According to the infrared ray detection element 1 and the infrared ray detection device 100 as explained in detail hereinbefore, since the plurality of pyroelectric body layers are laminated to sandwich the electrode layers therebetween and the polarization directions of the pyroelectric body layers adjacent in the laminated direction are controlled to different directions to one another, it is possible to form the infrared detection element 1 having many electric charges on the small infrared ray light reception area.
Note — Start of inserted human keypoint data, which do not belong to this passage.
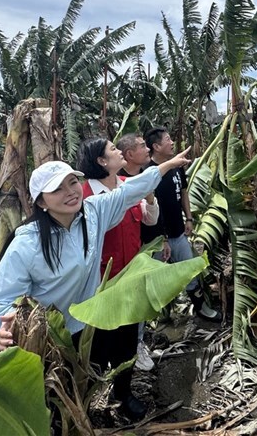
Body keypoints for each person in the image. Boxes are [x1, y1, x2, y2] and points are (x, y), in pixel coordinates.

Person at [0, 147, 191, 420]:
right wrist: (5, 325)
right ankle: (67, 418)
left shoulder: (92, 212)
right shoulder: (28, 242)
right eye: (57, 189)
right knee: (67, 385)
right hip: (57, 330)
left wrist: (164, 167)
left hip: (93, 313)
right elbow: (1, 298)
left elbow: (130, 191)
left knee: (123, 345)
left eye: (72, 182)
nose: (70, 192)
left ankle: (122, 395)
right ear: (42, 202)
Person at [75, 137, 160, 416]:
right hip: (99, 285)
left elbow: (150, 219)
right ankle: (84, 402)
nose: (118, 152)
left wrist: (148, 195)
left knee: (127, 342)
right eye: (112, 150)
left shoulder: (127, 186)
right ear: (101, 162)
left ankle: (123, 394)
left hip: (129, 279)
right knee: (97, 347)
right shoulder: (84, 195)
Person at [144, 127, 221, 321]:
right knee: (158, 279)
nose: (172, 143)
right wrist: (162, 239)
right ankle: (159, 317)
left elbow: (184, 192)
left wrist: (188, 217)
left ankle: (201, 308)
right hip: (157, 239)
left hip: (178, 232)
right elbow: (151, 207)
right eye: (168, 139)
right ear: (156, 146)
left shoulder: (176, 166)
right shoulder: (149, 173)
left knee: (190, 272)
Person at [115, 133, 171, 371]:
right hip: (125, 257)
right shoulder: (121, 184)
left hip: (149, 246)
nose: (147, 149)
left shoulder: (145, 177)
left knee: (145, 298)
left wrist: (163, 239)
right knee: (131, 302)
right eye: (141, 146)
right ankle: (133, 347)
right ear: (129, 154)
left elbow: (152, 217)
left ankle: (139, 339)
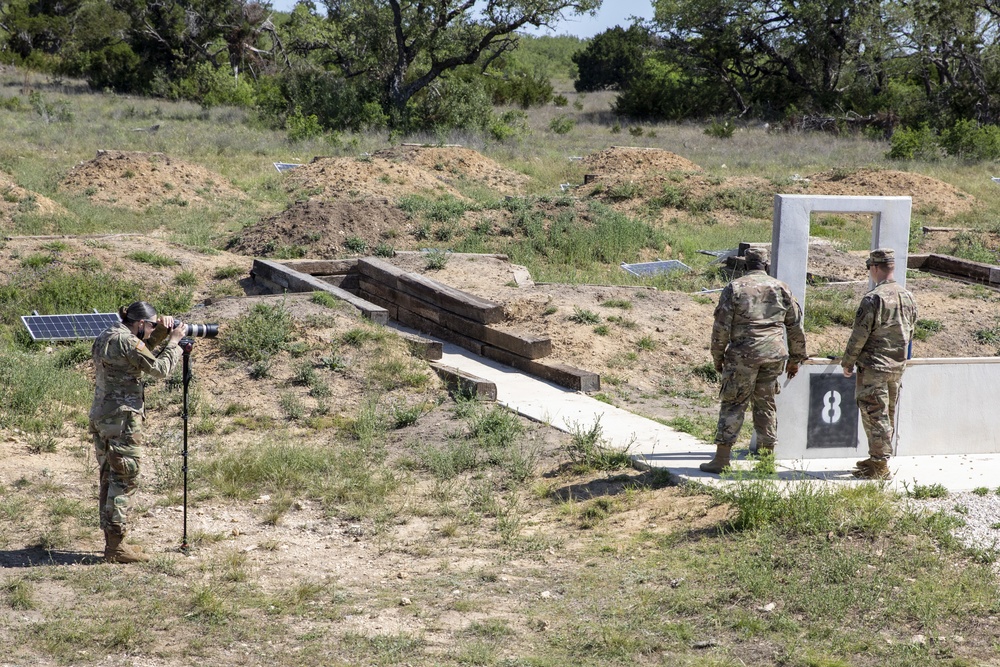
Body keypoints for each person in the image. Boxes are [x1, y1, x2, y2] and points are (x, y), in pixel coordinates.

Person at [90, 301, 185, 563]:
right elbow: (159, 369)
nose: (153, 328)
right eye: (151, 325)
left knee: (110, 478)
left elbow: (138, 357)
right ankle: (116, 548)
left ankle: (113, 543)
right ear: (140, 323)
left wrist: (158, 335)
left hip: (103, 416)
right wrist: (174, 342)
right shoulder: (128, 342)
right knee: (125, 478)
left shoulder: (107, 335)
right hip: (122, 421)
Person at [702, 247, 807, 474]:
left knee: (734, 402)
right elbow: (796, 325)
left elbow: (721, 326)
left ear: (745, 265)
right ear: (766, 265)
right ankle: (767, 460)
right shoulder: (782, 288)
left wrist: (717, 356)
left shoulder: (735, 287)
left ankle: (721, 459)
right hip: (774, 354)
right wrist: (796, 358)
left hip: (743, 355)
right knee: (765, 402)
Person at [841, 248, 917, 480]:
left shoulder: (874, 298)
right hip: (896, 365)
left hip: (875, 366)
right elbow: (911, 332)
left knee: (875, 414)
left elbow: (860, 334)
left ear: (875, 268)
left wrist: (848, 362)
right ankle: (877, 457)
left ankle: (880, 465)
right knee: (887, 414)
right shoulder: (907, 296)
Since the infrared rays are detected based on the change of electric charges by the incident infrared rays by the infrared ray detection element 1 having many electric charges, it is possible to detect slight incidence of the infrared rays and the difference of the incidence amount of the infrared rays as change amount of large electric charges and to provide the infrared ray detection device 100 having extremely high sensitivity.

REFERENCE NUMERALS

1:infrared ray detection element 2:frame section 11:front side electrode layer 12:first pyroelectric body layer 13:intermediate electrode layer 14:second pyroelectric body layer 15:back side electrode layer 30:detection circuit 100:infrared ray detection device.

Claims

1. An infrared ray detection element comprising:

a plurality of pyroelectric layers that are laminated in a same direction as an incident direction of infrared rays;

one or more intermediate electrode layers laminated between the plurality of pyroelectric layers;

a front side electrode layer that is laminated on a front side of the pyroelectric layer positioned at a top side; and

a back side electrode layer that is laminated on a back side of the pyroelectric layer positioned at a bottom side,

the two pyroelectric layers adjacent in a front and back direction performed with a polarization process such that polarization directions thereof are set to reverse directions to each other, the plurality of pyroelectric layers connected in parallel having an intermediate electrode layer in common, and using added polarization electric charges of a plurality of pyroelectric layers as generated electric charges for detection.

2. The infrared ray detection element according to claim 1, wherein the pyroelectric layer is made of a ferroelectric.

3. An infrared ray detection device comprising:

an infrared ray detection element as set forth in claim 1; and

a detection circuit that is connected to the front side electrode layer, the one or more intermediate electrode layers and the back side electrode layer, and detects change of electric charges in the plurality of pyroelectric layers.